* [Texto de estudio]:

La salsa de la tía gorda es muy rica para acompañar un buen puchero, con pan, o también con unos huevos revueltos.
En un viaje a Rojas, cuando era chica, estaban cocinando puchero y la tía nos mandó, a mi hermano Miguel y a mí, a cosechar tomates perita de su huerta (eran tan ricos que los comíamos como si fueran manzanas, sin sal ni nada, y sin lavar...).Trajimos unos cuantos, y la tía se puso a hacer la salsa, que después mi mamá me enseñó y siempre acompaña mis pucheros.
Para hacerla, si se usan tomates frescos, deben escaldarse en agua caliente para poder pelarlos con facilidad, y luego picarlos. También puede usarse tomate perita de lata.

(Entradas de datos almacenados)
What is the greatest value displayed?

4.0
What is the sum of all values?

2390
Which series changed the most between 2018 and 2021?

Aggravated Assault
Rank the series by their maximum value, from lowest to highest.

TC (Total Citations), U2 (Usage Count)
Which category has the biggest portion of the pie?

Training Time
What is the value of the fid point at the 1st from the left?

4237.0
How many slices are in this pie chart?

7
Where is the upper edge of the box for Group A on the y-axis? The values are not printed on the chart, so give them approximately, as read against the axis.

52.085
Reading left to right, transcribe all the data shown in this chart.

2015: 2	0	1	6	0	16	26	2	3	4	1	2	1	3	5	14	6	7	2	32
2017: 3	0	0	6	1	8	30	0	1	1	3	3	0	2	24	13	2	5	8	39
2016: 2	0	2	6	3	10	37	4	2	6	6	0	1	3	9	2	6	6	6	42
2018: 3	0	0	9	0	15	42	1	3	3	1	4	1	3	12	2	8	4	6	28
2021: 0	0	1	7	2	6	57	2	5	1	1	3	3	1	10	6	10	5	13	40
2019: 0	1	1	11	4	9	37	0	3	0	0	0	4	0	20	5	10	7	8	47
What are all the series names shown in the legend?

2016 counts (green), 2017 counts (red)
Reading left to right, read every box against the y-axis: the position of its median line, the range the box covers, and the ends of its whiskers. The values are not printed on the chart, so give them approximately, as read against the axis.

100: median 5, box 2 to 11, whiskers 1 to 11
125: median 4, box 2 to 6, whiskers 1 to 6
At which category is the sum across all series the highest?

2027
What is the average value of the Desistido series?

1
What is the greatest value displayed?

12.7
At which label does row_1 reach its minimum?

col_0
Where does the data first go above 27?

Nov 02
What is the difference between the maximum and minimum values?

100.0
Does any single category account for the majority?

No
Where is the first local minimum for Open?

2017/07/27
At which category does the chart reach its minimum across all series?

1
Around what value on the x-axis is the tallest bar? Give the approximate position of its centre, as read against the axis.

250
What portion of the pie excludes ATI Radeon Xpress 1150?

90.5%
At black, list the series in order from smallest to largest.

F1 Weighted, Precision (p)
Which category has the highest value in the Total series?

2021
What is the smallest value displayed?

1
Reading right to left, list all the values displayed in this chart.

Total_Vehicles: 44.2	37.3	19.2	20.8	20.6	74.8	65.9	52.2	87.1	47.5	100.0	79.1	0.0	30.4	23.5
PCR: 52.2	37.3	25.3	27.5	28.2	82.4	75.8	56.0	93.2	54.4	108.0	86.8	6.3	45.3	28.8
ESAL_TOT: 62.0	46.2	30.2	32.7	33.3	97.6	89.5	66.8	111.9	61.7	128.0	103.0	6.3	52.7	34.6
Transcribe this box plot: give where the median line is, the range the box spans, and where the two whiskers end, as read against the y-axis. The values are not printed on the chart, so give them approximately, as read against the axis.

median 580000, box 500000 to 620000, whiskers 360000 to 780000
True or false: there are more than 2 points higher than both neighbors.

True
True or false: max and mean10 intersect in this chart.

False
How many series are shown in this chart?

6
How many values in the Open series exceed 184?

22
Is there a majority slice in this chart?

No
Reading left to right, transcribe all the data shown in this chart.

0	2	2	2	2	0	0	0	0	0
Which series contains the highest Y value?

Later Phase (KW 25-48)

* [Trabajo requerido]:
Según el texto de estudio, ¿con qué alimentos se puede acompañar la salsa de la tía gorda? Enuméralos todos, por favor.

* [Respuesta]:
- Un buen puchero
- Pan
- Unos huevos revueltos